Source extract:

I would take all THC claims with a grain of salt, and anyone that tells you their strain is the strongest in the world with a shaker of salt.  It is just something you can't know for sure.  It's like someone claiming they make the strongest moonshine in the world.  Unless you find every single bootlegger in the world and test their moonshine, you don't know for sure.

-SSF-


----------



## Thailord (Mar 26, 2011)

There are too many variables to honestly make claims like that.  In my experiences, very few strains are over 20%, and even less are over 25%.  

Your potentcy, yields, and success will all be dependant on you, the grower.  This is where the variables begin to add up.  Environment, soil vs hydro, nutrient regime, etc... all will play a role in the success a grower has in their grows; we can add grow technique in there as well: SOG, SCROG, tree grow, etc..  We must also figure in the fact that most of the places that produce the seeds we buy have the best equipment w/ all the bells and whistles to maximize the results.

Your best bet would be to research these strains among the many forums out there; if the strains are all that they claim them to be, you will find some grow journals somewhere on the net.  Study the lineages(if available), and read up as much as you can on the strains through other grower's experiences so you can find what works best to produce the best results.

Never take the descriptions given by the retailer, and/or breeder as a given fact.  Remember, it is a business, and the bottom line is everyone wants to make their stock appear to be the best out there.


----------



## The Hemp Goddess (Mar 26, 2011)

Yield figures (which are generally quoted as grams per square meter) are also to be taken with a very liberal sprinkling of salt.


----------



## woodydude (Mar 29, 2011)

I have not bought many seeds from seedbanks but the blurb you read about particular strains is "marketing" information and being such should be treated as downlight lies (with a delicate hint of truth) intended to decieve you and part you from your cash. This is my opinion regarding ALL marketing/advertising and as such is not restricted to promotional materials/literature of seedbanks/resellers.

I do hope you guys over the water get my odd sense of humour but there is seriousness there!
Stay frosty guys & gals W


----------



## Dr.KNOWITALL (Mar 30, 2011)

I definitely see what you are saying woody. I checked a few sites out, some have similar strains if not the same and sell them for significantly different amounts of cash. It could have been just a couple i saw like that though. There's just so much to choose from that its hard to find one you stick with because one is typically always in search for something better. Which is highly likely it is out there. I reside in state where laws forbid it, so I am looking into to get some seeds or good clones.

Lately I have been checking out different spots. In some, you typically find some OG clones. They aren't the best quality though which is why i haven't purchased any of those yet. Also that I am not sure if i prefer seed or clone for outdoors.?.?.? Aside from that, I have seen some clones of Master Kush, Triple OG, LA confidential. I might get one or two but I don't think its the time yet...HOWEVER weather forecasts indicate a week coming up of 80 degrees. :guitar: Downside is that total sunlight is currently about 12 1/2 outdoors. So I don't think clones should go outside, but you guys tell me....??? I definitely plan to have whatever i get in the soil by April 20. By then according to a site i am using, my area would be getting 13 solid hours of light and increasing each day.   You guys think clones would be good under that amount of light and also how would seedling handle? Should the seedlings be just fine?? *Note- By mid April, all seasonal frost would have past.

Set of tasks:
A – In the forum thread on strain claims, how are yield figures generally quoted?
B – Carry the forum thread on strain claims forward from its last post.
The rows have nothing to do with this.

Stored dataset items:
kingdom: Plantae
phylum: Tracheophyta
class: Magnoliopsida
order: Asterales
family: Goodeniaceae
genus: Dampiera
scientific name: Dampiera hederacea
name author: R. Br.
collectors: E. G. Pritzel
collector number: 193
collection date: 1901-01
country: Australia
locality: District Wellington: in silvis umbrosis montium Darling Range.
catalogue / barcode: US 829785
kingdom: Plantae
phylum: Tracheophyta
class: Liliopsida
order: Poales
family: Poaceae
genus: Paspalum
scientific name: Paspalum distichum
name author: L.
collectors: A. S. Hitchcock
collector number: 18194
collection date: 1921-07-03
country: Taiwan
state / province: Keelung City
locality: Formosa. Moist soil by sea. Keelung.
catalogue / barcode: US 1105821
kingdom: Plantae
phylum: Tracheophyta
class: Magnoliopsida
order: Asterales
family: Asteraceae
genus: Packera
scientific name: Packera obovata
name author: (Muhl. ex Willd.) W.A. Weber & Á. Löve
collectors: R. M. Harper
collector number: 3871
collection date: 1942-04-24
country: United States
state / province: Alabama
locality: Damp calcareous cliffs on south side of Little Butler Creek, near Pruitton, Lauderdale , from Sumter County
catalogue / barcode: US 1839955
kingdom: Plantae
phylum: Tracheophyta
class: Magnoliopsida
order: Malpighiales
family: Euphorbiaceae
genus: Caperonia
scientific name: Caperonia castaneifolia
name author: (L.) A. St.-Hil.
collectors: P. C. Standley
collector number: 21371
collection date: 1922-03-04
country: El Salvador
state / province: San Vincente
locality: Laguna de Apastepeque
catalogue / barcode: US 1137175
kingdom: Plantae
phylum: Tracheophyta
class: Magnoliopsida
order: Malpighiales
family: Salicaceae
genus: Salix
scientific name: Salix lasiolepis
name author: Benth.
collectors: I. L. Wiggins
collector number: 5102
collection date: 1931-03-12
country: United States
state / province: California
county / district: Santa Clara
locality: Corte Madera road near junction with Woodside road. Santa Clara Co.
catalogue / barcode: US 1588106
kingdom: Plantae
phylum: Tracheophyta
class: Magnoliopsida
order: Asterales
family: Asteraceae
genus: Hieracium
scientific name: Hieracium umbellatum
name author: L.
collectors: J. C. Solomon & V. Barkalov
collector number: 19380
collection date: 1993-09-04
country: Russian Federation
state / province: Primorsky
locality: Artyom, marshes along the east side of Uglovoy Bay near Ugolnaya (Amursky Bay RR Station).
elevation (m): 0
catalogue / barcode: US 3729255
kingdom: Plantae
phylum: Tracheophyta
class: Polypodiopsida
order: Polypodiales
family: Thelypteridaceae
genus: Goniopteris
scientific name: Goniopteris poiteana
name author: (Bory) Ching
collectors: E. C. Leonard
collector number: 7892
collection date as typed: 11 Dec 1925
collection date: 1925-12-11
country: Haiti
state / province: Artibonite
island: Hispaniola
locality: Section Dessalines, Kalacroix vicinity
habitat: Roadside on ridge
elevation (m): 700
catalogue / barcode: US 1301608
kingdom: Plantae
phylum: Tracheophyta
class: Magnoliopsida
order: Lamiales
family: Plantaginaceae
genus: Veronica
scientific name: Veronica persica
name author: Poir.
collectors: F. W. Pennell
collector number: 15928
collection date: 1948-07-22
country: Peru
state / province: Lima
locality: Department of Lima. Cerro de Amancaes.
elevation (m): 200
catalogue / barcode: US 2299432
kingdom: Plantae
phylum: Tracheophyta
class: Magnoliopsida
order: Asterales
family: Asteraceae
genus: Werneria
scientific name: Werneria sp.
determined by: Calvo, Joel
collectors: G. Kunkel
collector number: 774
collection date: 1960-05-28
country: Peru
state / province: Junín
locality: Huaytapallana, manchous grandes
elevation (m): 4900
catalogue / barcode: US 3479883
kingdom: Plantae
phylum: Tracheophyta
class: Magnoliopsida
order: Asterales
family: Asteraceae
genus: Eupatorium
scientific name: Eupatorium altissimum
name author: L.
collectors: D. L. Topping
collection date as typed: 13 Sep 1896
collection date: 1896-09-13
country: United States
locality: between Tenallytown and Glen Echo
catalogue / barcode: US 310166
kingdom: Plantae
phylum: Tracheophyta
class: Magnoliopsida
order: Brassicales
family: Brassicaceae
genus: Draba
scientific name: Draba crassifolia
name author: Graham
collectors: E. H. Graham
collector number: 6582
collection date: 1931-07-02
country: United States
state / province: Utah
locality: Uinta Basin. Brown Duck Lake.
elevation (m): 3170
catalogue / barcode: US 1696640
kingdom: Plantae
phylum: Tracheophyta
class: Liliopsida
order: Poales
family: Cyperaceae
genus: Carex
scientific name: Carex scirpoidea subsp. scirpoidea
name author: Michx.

Expected outputs:
A – In grams per square meter.

B –
As for seed factor- Would averaging out to 10 american dollars/ per seed for feminized strains be a good deal???


----------



## tokinherper (Mar 30, 2011)

Dr.KNOWITALL said:
			
		

> I definitely see what you are saying woody. I checked a few sites out, some have similar strains if not the same and sell them for significantly different amounts of cash. It could have been just a couple i saw like that though. There's just so much to choose from that its hard to find one you stick with because one is typically always in search for something better. Which is highly likely it is out there. I reside in state where laws forbid it, so I am looking into to get some seeds or good clones.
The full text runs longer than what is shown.